In the early Middle Ages, Scandinavian influence on British life, language and culture was profound. The Vikings had a major and lasting impact, and their legacy still resonates strongly in modern constructions of British identity and heritage. Scandinavian settlement began in earnest in the late ninth century, especially in the North and East of England, and probably its most enduring and significant effect was on the English language. The Gersum Project is a three-year collaborative research project in English lexicography, funded by the Arts and Humanities Research Council (AHRC) from 2016–19. It is named after the Middle English word gersum, borrowed from Old Norse gørsemi ‘treasure’, and it will be the fullest survey ever undertaken of the rich and varied body of English words derived from Old Norse.

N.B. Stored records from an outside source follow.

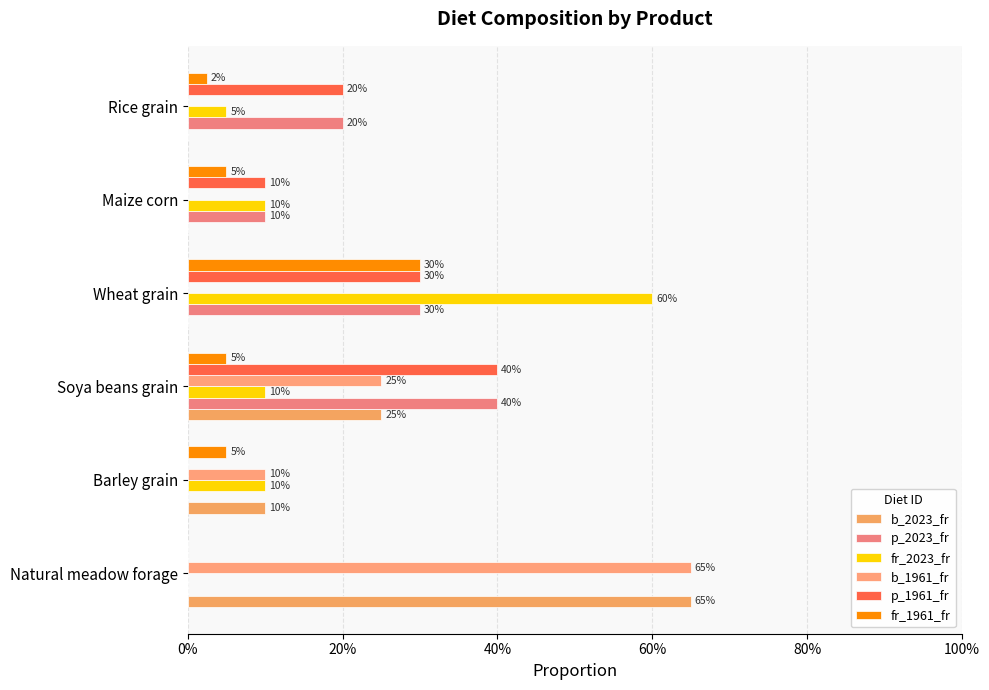

How many series are shown in this chart?

6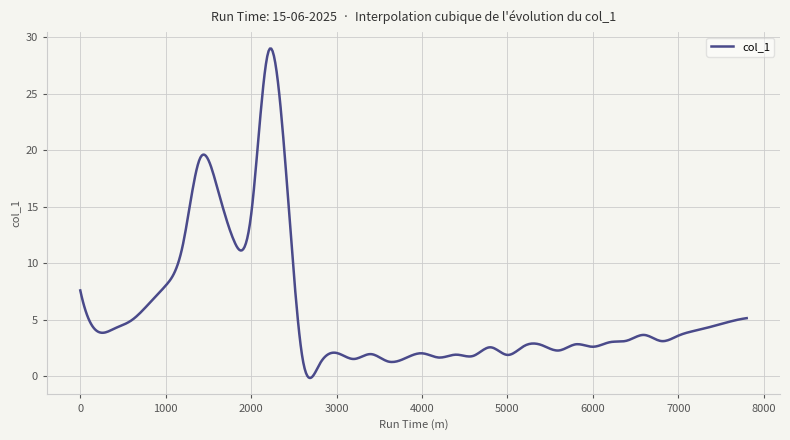

What is the maximum value shown in the chart?

29.0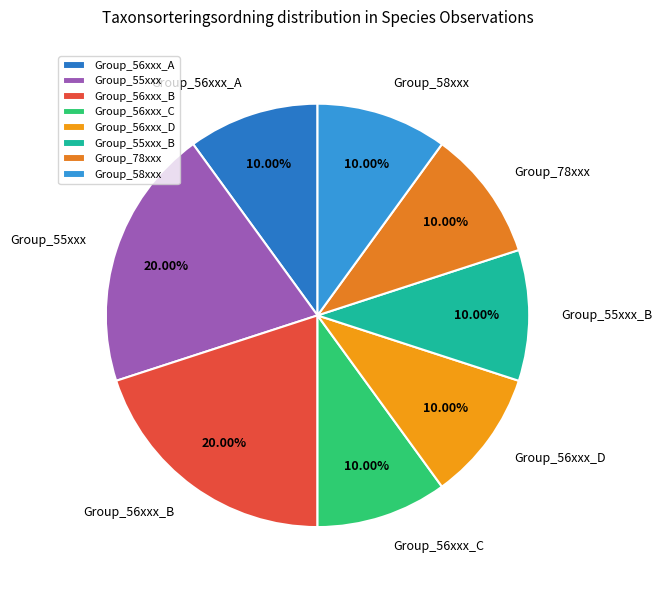

Combined, do Group_55xxx and Group_58xxx account for over 50%?

No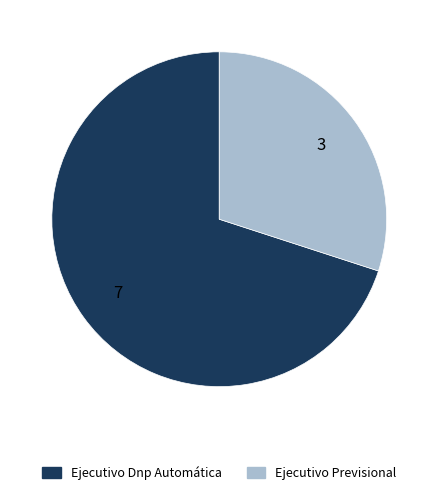

Which slice represents more than half of the pie?

Ejecutivo Dnp Automática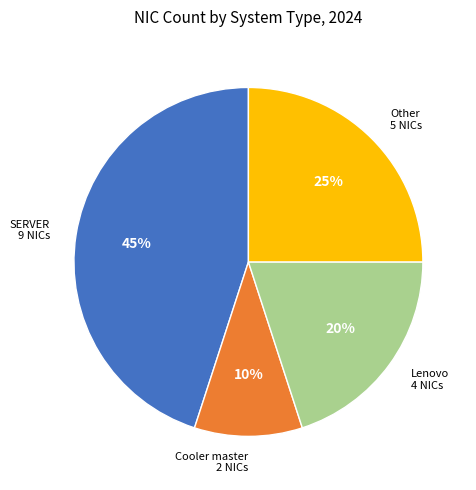

The SERVER slice represents 45% of the pie. True or false?

True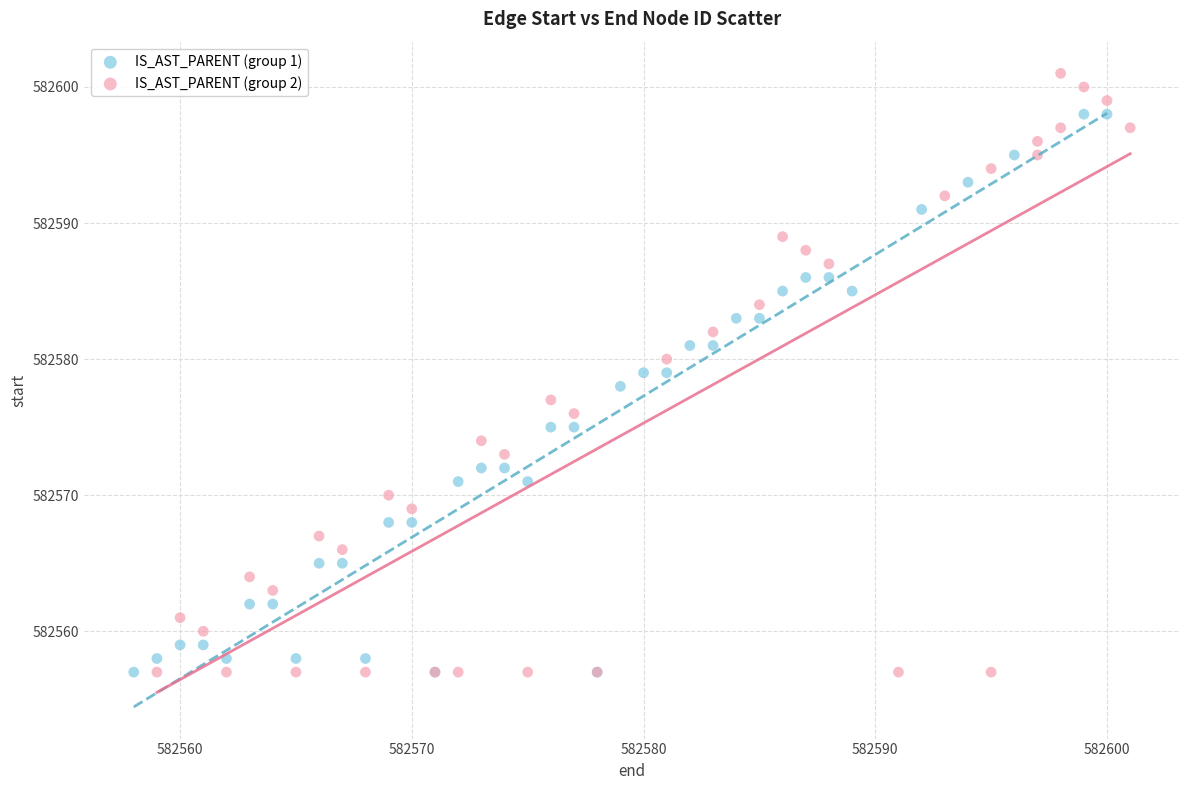

Which series has the widest spread of Y values?

IS_AST_PARENT (group 2)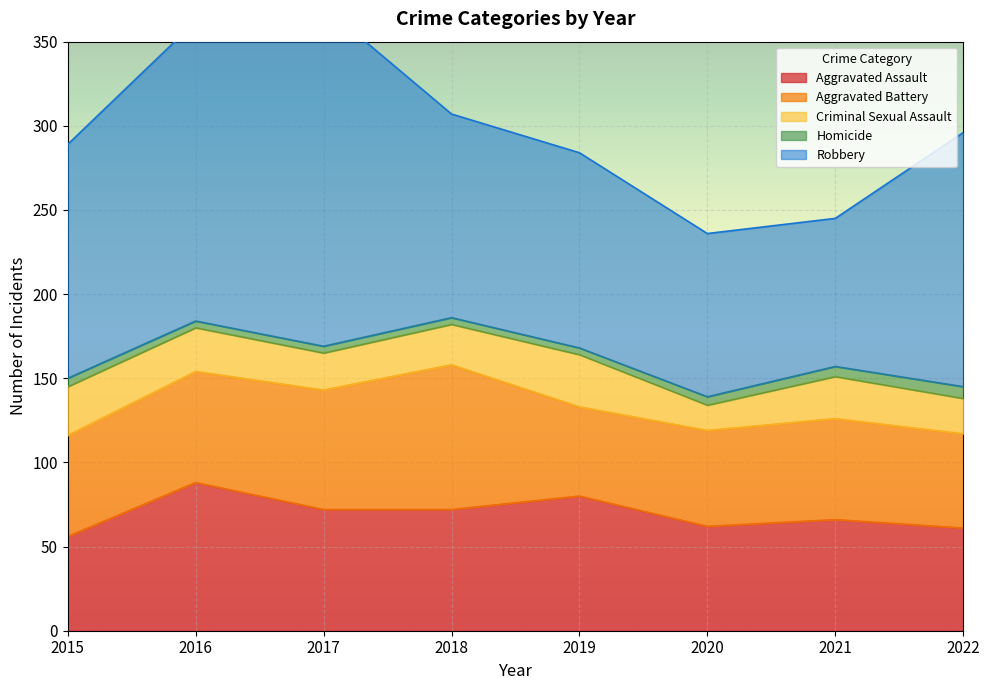

The Aggravated Assault series shows 88 at 2016. True or false?

True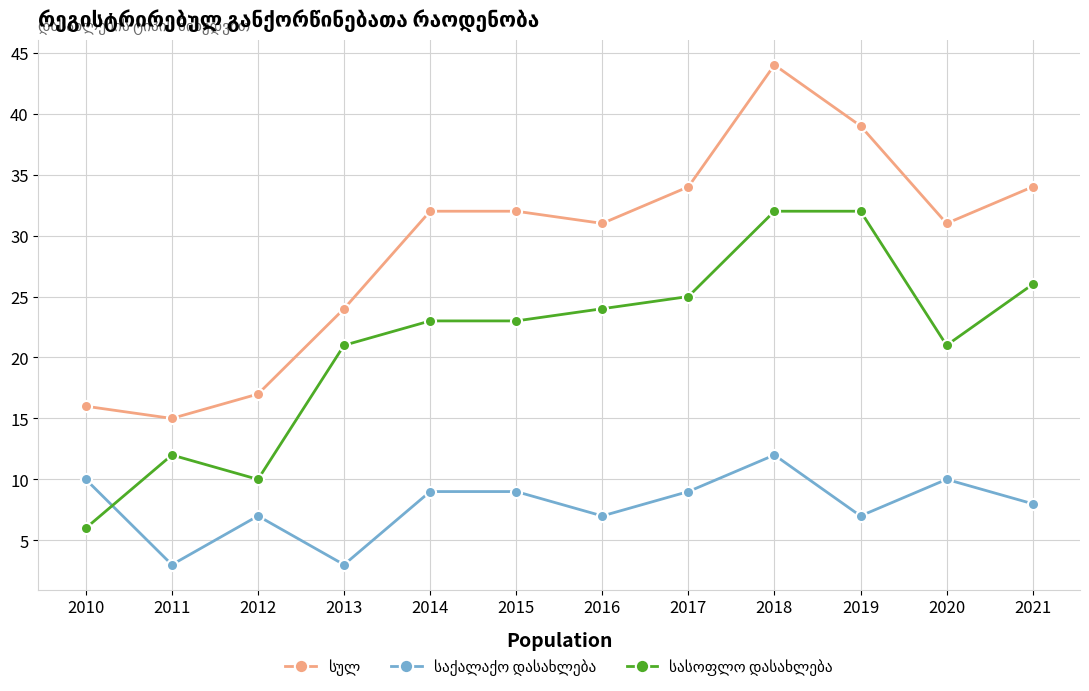

What is the total value across all series at 2017?

68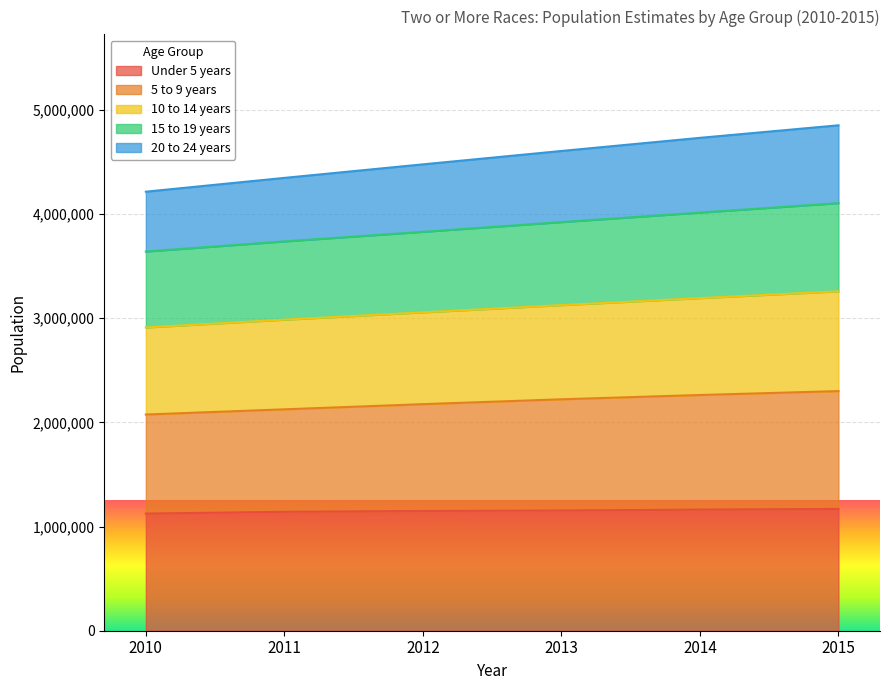

What is the highest value of the Under 5 years series?

1168564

English words with Old Norse origins certainly enriched the language. They include such basic modern-day items as sky, egg, law, leg, call, take, window, knife, die and skin, and the pronouns they, their and them, as well as medieval words as diverse and intriguing as hernez ‘brains’, muged ‘drizzled’, stange ‘pole’ and wothe ‘danger’. These are cultural artefacts which link us directly to the Vikings, and many of which English-speakers still use on a daily basis; and there are hundreds of other similar borrowings in standard and regional English usage, especially Northern dialects. The Gersum Project is investigating their early history to address questions about how we can identify Old Norse loans, and how and by whom these words were used in the first few centuries after their adoption into English, especially in the crucial Middle English period. The project’s research will result in a fully searchable online catalogue of the more than 1000 different words for which an origin in Norse has been suggested in a corpus of major Middle English poems from the North of England, including famous works of literature such as Sir Gawain and the Green Knight, Pearl and The Wars of Alexander. Users of the catalogue will be able to explore, amongst other issues, each word’s etymology, meaning, textual attestations and dialectal distribution. The project also incorporates a number of events, including an inter-disciplinary conference in Cambridge and a series of talks open to the general public. The project team is Dr Richard Dance (Cambridge), Dr Sara Pons-Sanz (Cardiff) and Dr Brittany Schorn (Cambridge). For more information, please visit our website .

Richard Dance studied in Oxford, where he completed a doctorate in 1997 on the Old Norse influence on early Middle English vocabulary. He is Reader in Early English in the Department of Anglo-Saxon, Norse and Celtic in the University of Cambridge, and a Fellow of St Catharine’s College.
Brittany Schorn completed her doctorate on Old Norse poetry in Cambridge in 2012. She is Research Associate on the Gersum Project, and based in the Department of Anglo-Saxon, Norse and Celtic in the University of Cambridge.
The lecture will take place at 2pm at Swarthmore Education Centre in Leeds in the main hall on the lower ground floor. This is because of the need to allow for a larger than usual turnout for the session, which is being held jointly with the Yorkshire Dialect Society.